A vague idea would be to define the learning graph in a method like machine(m::MyComposite, args...)
instead of the current fit
.
What are your thoughts?
Of course I guess there is the possibility of adding a hyperparameter to the composite model that can be transferred after to the machine definitions. This would probably solve my personnal issue (and would be a short term solution) however I don't think this is ideal in the long term because any user defined composite model will have to add this hyperparameter.
This may not be the most convenient option, but I think it is by far the simplest, and what I imagined we would live with.
I think you are right that "component" machines cannot know anything about the Composite
machines that users interact with.
A vague idea would be to define the learning graph in a method like machine(m::MyComposite, args...) instead of the current fit.
I'm not sure I follow.
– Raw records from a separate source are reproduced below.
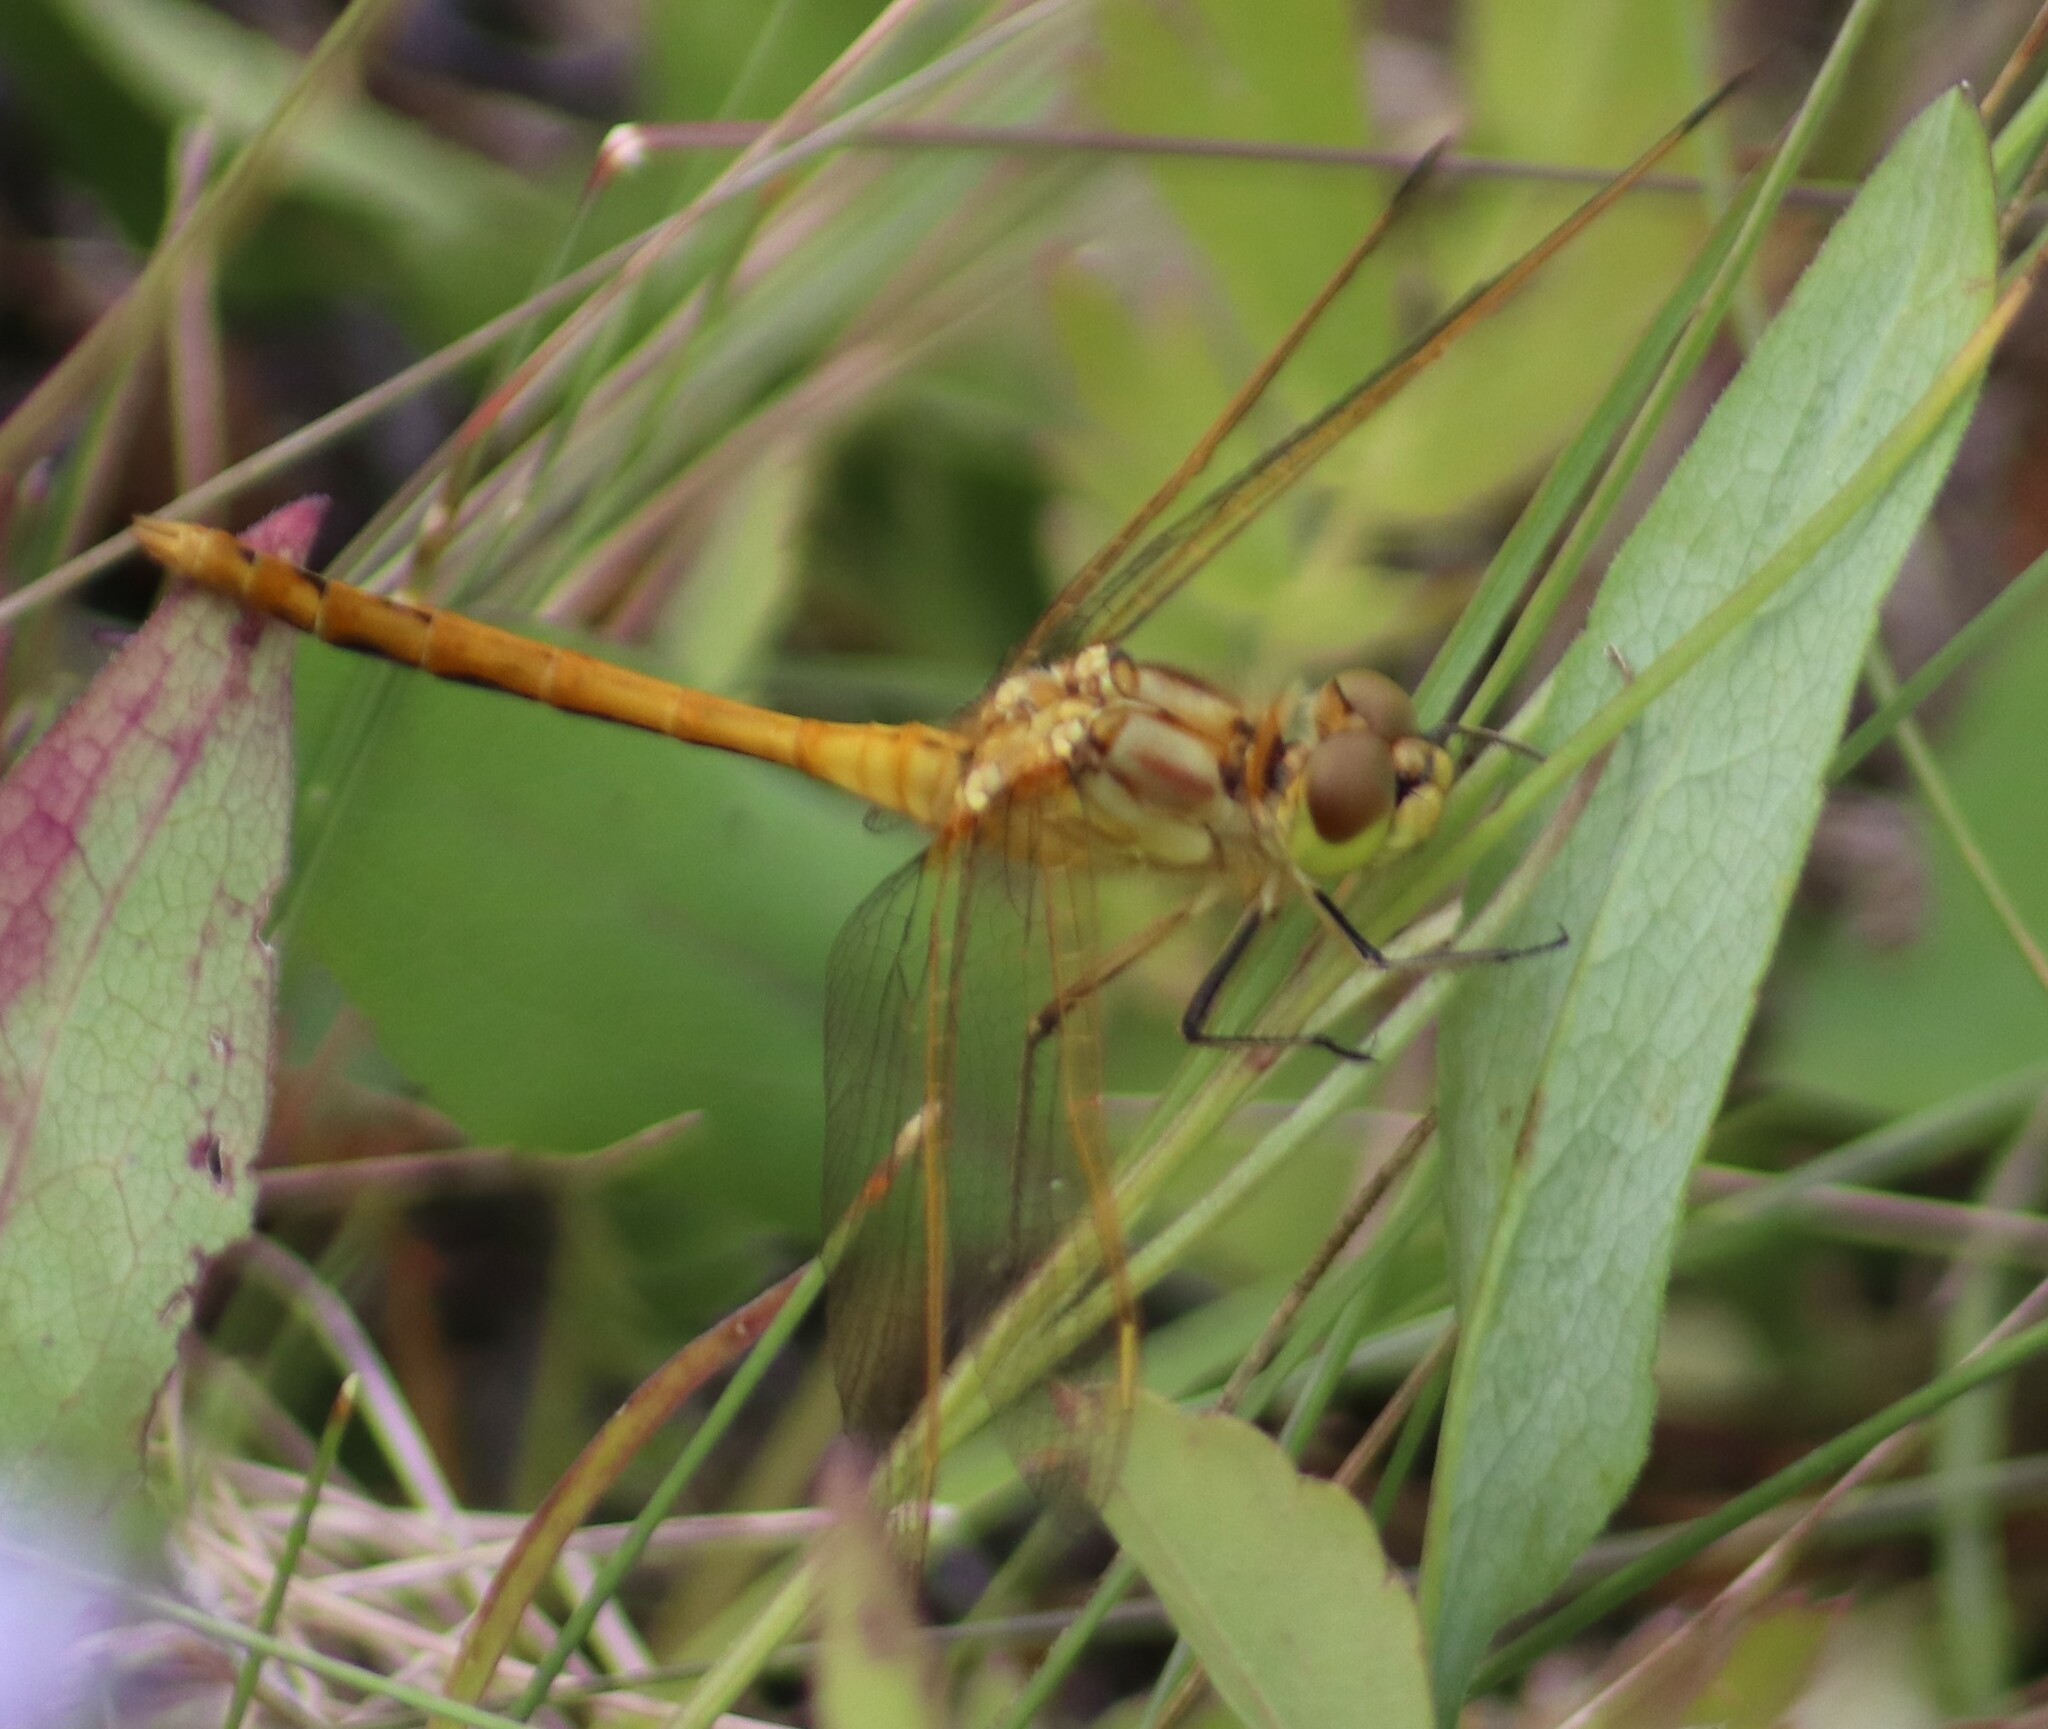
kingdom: Animalia
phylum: Arthropoda
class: Insecta
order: Odonata
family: Libellulidae
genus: Sympetrum
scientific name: Sympetrum costiferum
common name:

Could you say a little more?
Another idea is to introduce a user-modifiable global constant to control the default value of C
in the machine constructor. In fact, there is already such a method for acceleration
and we are introducing such an option for check_scitype_level
at https://github.com/JuliaAI/MLJBase.jl/pull/753.
Yes I agree that the current design leaves no other choice that of hyperparameter or global variable, both of them are a bit unatural since the caching requirement has already been declared in the top level machine at construction time. It is also not very extensible, if other future information needs to be passed in the future.
I think I have matured the idea a bit and I think similar to here, instead of a fit(model::Composite, verbosity::Int, args...)
with Dagger.jl, a user could define the following:
function MLJBase.fit!(mach::Machine{Composite, C}; verbosity=0, kwargs...) where C
# RETRIEVE DATA, maybe there should be some initialization step?
X, y = (src() for src in mach.args)
# HERE DO WHATEVER YOU WANT FOR THE LEARNING NETWORK
# The goal is just to define a set of nodes that have a specific importance
# like OPERATIONS or additional reports
signature = mylearningnetwork(X, y)
# FINALIZER MECHANISM
return!(mach, signature)
end
I think this may have many benefits:
- The top level machine's internals are available for the fit procedure
- You can also tweak it by adding
kwargs...
- We may get rid of the internal surrogate machine
It does not respect the convention of defining a fit
for a model but I think that's ok because to use composability users will need MLJBase
anyway.
Of course for now this is rather hypothetical but if you like the idea I could give it a try and make a POC with the Stack as my favorite example. Since this is introducing a new method, I am hopping we might suceed into making this a new feature that could live alongside the current implementation without breaking anything.